(M)HTML to PDF conversion does not support Unicode

Hello,


I’m trying to convert a .mht/.html file with Aspose.Pdf 10.5.0. These files may contain language specific letters (eg. German umlauts). The resulting PDF will either remove these characters or replace them with question marks.


HTML to PDF (as suggested in a bug report):

var pdf = new Pdf
{
HtmlInfo =
{
CharSet = “UTF-8”,
CharsetApplyingLevelOfForce = HtmlInfo.CharsetApplyingForceLevel.EnforceUseAlways
}
};
pdf.SetUnicode();

var section = pdf.Sections.Add();
var text = new Text(section, htmlString)
{
IsHtmlTagSupported = true,
IsHtml5Supported = true,
TextInfo = {FontName = "Arial Unicode MS"},
IfHtmlTagSupportedOverwriteHtmlFontNames = true
};
text.TextInfo.IsFontEmbedded = true;

section.Paragraphs.Add(text);

pdf.Save(pdfOutputPath);

MHTML to PDF:

using (var document = new Document(mhtmlFile, new MhtLoadOptions()) { PageInfo = { Margin = new Aspose.Pdf.MarginInfo(25, 20, 25, 25) } })
{

document.Save(pdfOutputPath, SaveFormat.Pdf);

}

Note: I couldn't find any way to add Unicode support for the 'Aspose.Pdf.Document.Document' class.
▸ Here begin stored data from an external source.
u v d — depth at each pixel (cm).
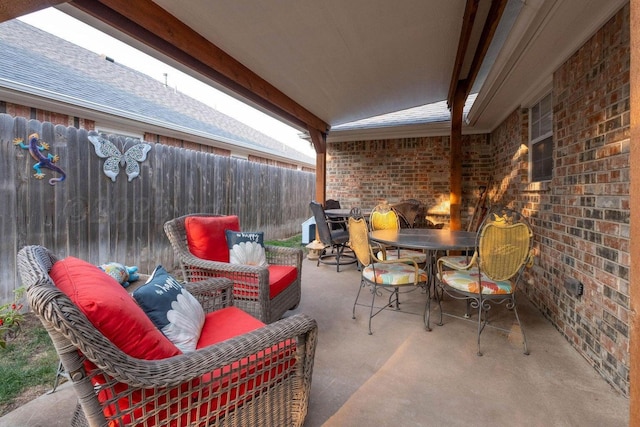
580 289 220
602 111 197
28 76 405
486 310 278
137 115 510
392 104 503
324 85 394
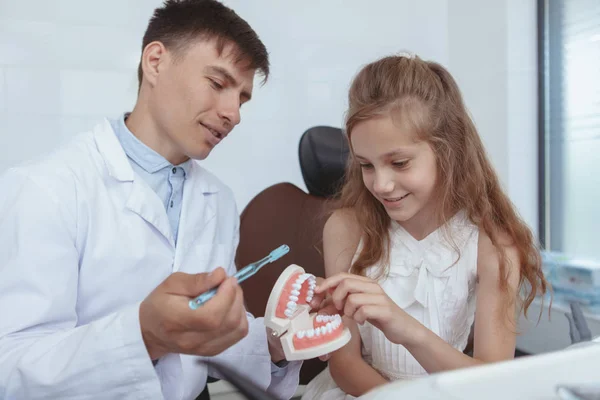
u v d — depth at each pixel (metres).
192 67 0.75
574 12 1.49
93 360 0.56
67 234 0.71
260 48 0.80
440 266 0.87
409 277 0.89
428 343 0.70
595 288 1.35
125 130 0.85
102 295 0.76
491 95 1.63
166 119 0.79
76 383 0.56
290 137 1.51
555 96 1.58
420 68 0.84
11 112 1.27
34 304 0.64
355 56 1.57
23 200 0.69
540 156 1.61
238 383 0.42
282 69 1.48
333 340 0.66
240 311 0.55
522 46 1.57
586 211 1.48
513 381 0.33
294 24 1.49
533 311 1.42
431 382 0.32
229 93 0.78
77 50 1.31
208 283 0.52
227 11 0.79
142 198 0.80
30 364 0.57
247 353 0.80
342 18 1.54
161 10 0.84
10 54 1.26
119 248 0.77
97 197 0.77
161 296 0.53
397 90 0.78
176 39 0.76
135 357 0.56
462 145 0.88
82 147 0.82
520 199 1.60
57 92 1.30
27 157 1.29
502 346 0.81
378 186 0.77
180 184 0.92
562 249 1.57
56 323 0.67
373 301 0.69
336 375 0.83
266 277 1.11
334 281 0.72
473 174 0.89
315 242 1.16
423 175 0.79
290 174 1.51
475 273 0.88
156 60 0.79
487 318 0.83
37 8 1.27
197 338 0.55
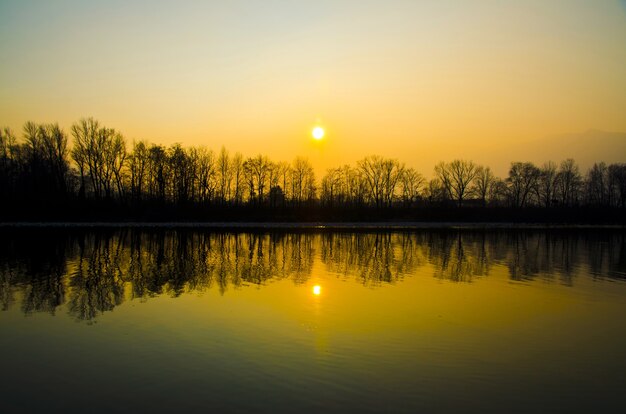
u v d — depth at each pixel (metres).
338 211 127.50
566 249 57.94
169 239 65.44
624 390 15.24
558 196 150.50
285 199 137.00
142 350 17.88
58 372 15.88
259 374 15.77
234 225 103.31
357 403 13.91
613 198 145.00
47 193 95.44
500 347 19.02
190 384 14.95
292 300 26.20
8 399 14.02
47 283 30.66
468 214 131.75
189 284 30.78
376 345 18.80
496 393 14.86
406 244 63.28
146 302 25.42
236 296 27.08
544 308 25.56
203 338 19.27
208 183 121.12
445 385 15.31
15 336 19.47
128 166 107.88
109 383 15.02
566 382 15.80
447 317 23.23
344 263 42.34
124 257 44.53
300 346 18.44
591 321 23.14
Should it be auto-detected or is it missing?
I prefer the second (MHTML to PDF) approach.

Hi there,


Thanks for your inquiry. I am afraid the MHT to PDF does not support to define input encoding, so we logged an enhancement ticket PDFNEWNET-38977 in our issue tracking system for the purpose. We will notify you as soon as it is resolved.

However, you can define input encoding in HTML to PDF conversion as following. Hopefully it will help you to accomplish the task.

HtmlLoadOptions options = new HtmlLoadOptions();<o:p></o:p>

options.InputEncoding = "UTF-8";

Aspose.Pdf.Document pdf = new Document("Htmlfile.html", options);

pdf.Save("output.pdf");


Best Regards,

Hi there,


In addition to above reply, we will appreciate it if you please share your sample MHTML document her. It will help us to understand and address your issue exactly.

Best Regards,

The application runs on a remote computer. Unfortunately I don’t have direct access, thus I cannot provide a file.

Using the HtmlLoadOptions with InputEncoding = “UTF-8” solves the encoding problem, but the images are not included in the PDF file.

Code:
var path = @“C:\temp\test”;

var htmlFile = @“test.html”;

var pdfFile = @“test.pdf”;

var options = new HtmlLoadOptions(path)

{
InputEncoding = “UTF-8”

};

var pdfDocument = new Document(Path.Combine(path, htmlFile), options);

pdfDocument.Save(Path.Combine(path, pdfFile));

All ‘embedded’ files are in a sub directory.
img src="./(M)HTML to PDF conversion does not support Unicode - Aspose.Pdf Product Family - Forums_files/0b0d5b79-9f1a-4862-9a92-a5c852cc1e1b.gif" alt=“Aspose Staff Member” style="border-width:0px;"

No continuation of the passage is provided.